Again: I do require an adequate part of the (primeval) forest with its wood and wild berries, but I probably don't have the right to have someone pick them for me and bring them home, preferably the firewood as well.

However, if one wanted to formulate a right to a basic income, this would be a kind of substitute right: the large part of the population excluded from the heir could build up before the richest tenth of the population, which owns the largest part of the republic, and rightly say: "You who have snatched everything we need to earn our own living and do not want to release it, it's only fair if you provide for our livelihood".

However, this demand would not be the natural, original right of a share that we have from birth, but its replacement. So the basic income would be a premium in the form of a pension for the renunciation of our heritage, of our natural share of the world.
 This naturally raises the question: why do we not first claim our original right to an appropriate share, that is, a basic inheritance? Don't we have the courage to pump the water, pick the berries and split the wood ourselves? Why should we make the demands of beggars?

If we exclude this replacement right , then the following applies: If there ever is a basic income or comparable benefits (possibly citizen's income, basic income, etc.), then it will not be a (natural real) right, but a gift. A gift from the workers and owners to those who can't make money so well. However, undoubtedly, gifts are a good thing - if they can be perceived as such.
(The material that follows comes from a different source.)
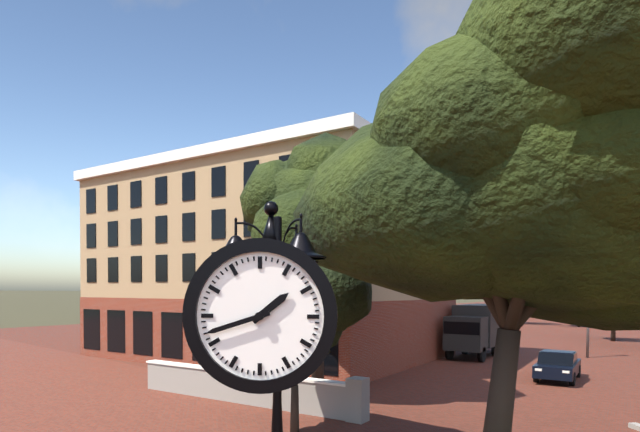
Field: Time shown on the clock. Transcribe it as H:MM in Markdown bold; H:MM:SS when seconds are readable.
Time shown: **1:42**
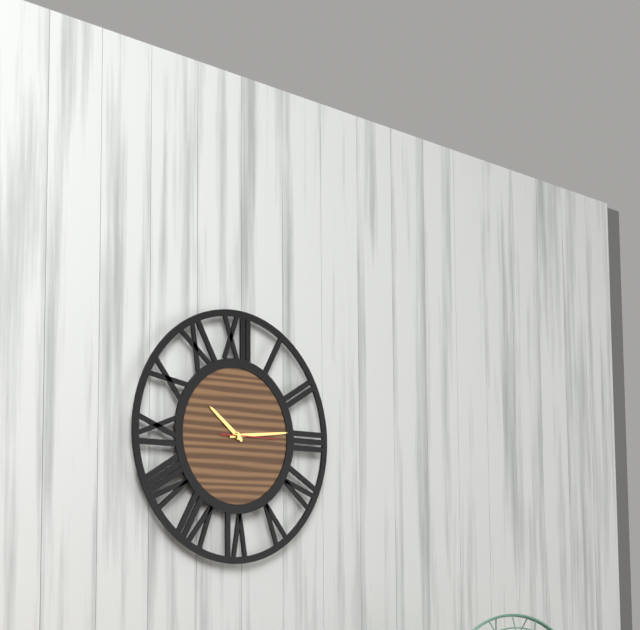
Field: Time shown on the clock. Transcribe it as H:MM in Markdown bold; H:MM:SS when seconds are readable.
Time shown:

Whether our society is already so far that it can bring up this generosity on the part of the workers and well-earning, as well on the part of acceptors ones the appropriate gratitude? Or only the humility that is necessary for the acceptance of a gift, and from which alone the joy of this gift can arise? I doubt that a basic income can produce this joy and satisfaction, even this prudence, which usually yields income from one's own work. So another question arises: up to what amount can a basic income as a gift of long-term care be a blessing for the recipient and where does the damage begin?
The essential practical difference between basic heritance and basic income seems to me to be that, even if a basic income (at a higher level) were to work, many people would then be put aside (possibly quite bearable): The main protagonists of the Republic will say: "We make, and you give (political) peace". However, secure consumption cannot replace real participation in power and responsibility at all levels in the Republic. This requires ownership and experience which are usually only made together with property.
A society that breaks down into a layer that manages the republic and determines everything, including opinion - as far as it can be manipulated with money - and one that is immobilised by bread and games (and manipulated opinion) is unsatisfactory for everyone and also remains unstable. All human beings are called to shape; for this they need the possibilities. The problem of the ever-increasing concentration of capital and thus of the creative power of a few is not tackled by a basic income; but by the basic inheritance.

In Patar in Sénégal, by the way, the story had ended like this: In the beginning, water was eagerly pumped and distributed. Some of the turners even created gardens next to the well. After some time of effort without the right reward, the zeal was already waning. When the rope broke, there was no owner to take care of it and no cash box for repairs. As the donor of the winch had no desire to put more money into the story, they gave up the matter to my knowledge.

The winch will rust somewhere or someone has installed it in his yard fence. As I have seen several times, this is apparently the local use of technical development aid material. And the adolescent boys will be loitering in the midday sun again.